Task directions
Reproduce the listing verbatim, beginning at the line that contains "1250, 612, 1375]" and stopping after the line that contains "text 決定：確認 [89, 707, 1107, 743]".

** start Given entries **

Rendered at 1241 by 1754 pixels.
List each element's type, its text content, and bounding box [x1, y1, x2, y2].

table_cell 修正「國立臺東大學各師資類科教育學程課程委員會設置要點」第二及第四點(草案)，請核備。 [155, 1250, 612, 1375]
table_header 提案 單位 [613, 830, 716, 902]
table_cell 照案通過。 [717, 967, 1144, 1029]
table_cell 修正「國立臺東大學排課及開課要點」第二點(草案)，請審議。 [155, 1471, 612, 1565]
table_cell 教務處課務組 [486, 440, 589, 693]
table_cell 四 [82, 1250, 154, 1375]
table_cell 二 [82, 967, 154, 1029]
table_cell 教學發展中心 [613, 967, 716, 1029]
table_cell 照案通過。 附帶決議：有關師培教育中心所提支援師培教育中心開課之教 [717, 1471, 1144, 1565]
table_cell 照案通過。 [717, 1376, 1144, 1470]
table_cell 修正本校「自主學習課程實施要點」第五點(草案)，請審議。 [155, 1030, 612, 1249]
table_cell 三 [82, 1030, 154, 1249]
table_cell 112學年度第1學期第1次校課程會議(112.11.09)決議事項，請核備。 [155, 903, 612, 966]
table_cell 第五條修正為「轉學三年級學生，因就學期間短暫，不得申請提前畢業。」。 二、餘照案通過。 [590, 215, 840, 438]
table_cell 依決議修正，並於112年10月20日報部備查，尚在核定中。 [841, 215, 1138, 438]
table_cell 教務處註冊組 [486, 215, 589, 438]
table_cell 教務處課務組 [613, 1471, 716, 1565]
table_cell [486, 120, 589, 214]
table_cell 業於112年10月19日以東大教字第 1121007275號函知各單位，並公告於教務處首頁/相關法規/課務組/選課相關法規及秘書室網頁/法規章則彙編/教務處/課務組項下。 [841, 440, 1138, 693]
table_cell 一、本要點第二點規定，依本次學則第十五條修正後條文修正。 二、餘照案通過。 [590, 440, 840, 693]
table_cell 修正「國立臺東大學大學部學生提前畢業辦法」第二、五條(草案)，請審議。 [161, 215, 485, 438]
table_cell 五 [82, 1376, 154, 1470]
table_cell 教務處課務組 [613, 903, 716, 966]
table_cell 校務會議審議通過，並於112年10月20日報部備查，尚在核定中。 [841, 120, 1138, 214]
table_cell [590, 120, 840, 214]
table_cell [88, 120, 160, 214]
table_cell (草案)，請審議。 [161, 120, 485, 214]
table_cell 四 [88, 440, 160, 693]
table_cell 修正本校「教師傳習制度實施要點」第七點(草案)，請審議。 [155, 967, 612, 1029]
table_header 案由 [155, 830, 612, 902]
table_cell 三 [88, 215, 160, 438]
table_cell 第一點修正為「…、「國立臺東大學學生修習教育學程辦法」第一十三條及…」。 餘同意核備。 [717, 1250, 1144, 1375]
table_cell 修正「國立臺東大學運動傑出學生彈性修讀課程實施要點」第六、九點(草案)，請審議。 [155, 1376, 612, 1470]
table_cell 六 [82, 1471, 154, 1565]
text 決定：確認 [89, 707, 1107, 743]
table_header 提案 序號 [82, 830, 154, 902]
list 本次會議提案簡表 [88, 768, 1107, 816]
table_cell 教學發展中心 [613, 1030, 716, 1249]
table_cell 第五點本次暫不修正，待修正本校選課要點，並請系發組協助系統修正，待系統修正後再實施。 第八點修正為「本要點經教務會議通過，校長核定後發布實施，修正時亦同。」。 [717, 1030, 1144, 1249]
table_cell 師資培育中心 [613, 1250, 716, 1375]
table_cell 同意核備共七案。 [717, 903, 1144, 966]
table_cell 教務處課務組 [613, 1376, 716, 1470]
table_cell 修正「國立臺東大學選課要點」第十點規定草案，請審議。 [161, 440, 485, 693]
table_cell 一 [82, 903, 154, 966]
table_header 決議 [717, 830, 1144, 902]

** end Given entries **

Response to the task
table_cell 修正「國立臺東大學各師資類科教育學程課程委員會設置要點」第二及第四點(草案)，請核備。 [155, 1250, 612, 1375]
table_header 提案 單位 [613, 830, 716, 902]
table_cell 照案通過。 [717, 967, 1144, 1029]
table_cell 修正「國立臺東大學排課及開課要點」第二點(草案)，請審議。 [155, 1471, 612, 1565]
table_cell 教務處課務組 [486, 440, 589, 693]
table_cell 四 [82, 1250, 154, 1375]
table_cell 二 [82, 967, 154, 1029]
table_cell 教學發展中心 [613, 967, 716, 1029]
table_cell 照案通過。 附帶決議：有關師培教育中心所提支援師培教育中心開課之教 [717, 1471, 1144, 1565]
table_cell 照案通過。 [717, 1376, 1144, 1470]
table_cell 修正本校「自主學習課程實施要點」第五點(草案)，請審議。 [155, 1030, 612, 1249]
table_cell 三 [82, 1030, 154, 1249]
table_cell 112學年度第1學期第1次校課程會議(112.11.09)決議事項，請核備。 [155, 903, 612, 966]
table_cell 第五條修正為「轉學三年級學生，因就學期間短暫，不得申請提前畢業。」。 二、餘照案通過。 [590, 215, 840, 438]
table_cell 依決議修正，並於112年10月20日報部備查，尚在核定中。 [841, 215, 1138, 438]
table_cell 教務處註冊組 [486, 215, 589, 438]
table_cell 教務處課務組 [613, 1471, 716, 1565]
table_cell [486, 120, 589, 214]
table_cell 業於112年10月19日以東大教字第 1121007275號函知各單位，並公告於教務處首頁/相關法規/課務組/選課相關法規及秘書室網頁/法規章則彙編/教務處/課務組項下。 [841, 440, 1138, 693]
table_cell 一、本要點第二點規定，依本次學則第十五條修正後條文修正。 二、餘照案通過。 [590, 440, 840, 693]
table_cell 修正「國立臺東大學大學部學生提前畢業辦法」第二、五條(草案)，請審議。 [161, 215, 485, 438]
table_cell 五 [82, 1376, 154, 1470]
table_cell 教務處課務組 [613, 903, 716, 966]
table_cell 校務會議審議通過，並於112年10月20日報部備查，尚在核定中。 [841, 120, 1138, 214]
table_cell [590, 120, 840, 214]
table_cell [88, 120, 160, 214]
table_cell (草案)，請審議。 [161, 120, 485, 214]
table_cell 四 [88, 440, 160, 693]
table_cell 修正本校「教師傳習制度實施要點」第七點(草案)，請審議。 [155, 967, 612, 1029]
table_header 案由 [155, 830, 612, 902]
table_cell 三 [88, 215, 160, 438]
table_cell 第一點修正為「…、「國立臺東大學學生修習教育學程辦法」第一十三條及…」。 餘同意核備。 [717, 1250, 1144, 1375]
table_cell 修正「國立臺東大學運動傑出學生彈性修讀課程實施要點」第六、九點(草案)，請審議。 [155, 1376, 612, 1470]
table_cell 六 [82, 1471, 154, 1565]
text 決定：確認 [89, 707, 1107, 743]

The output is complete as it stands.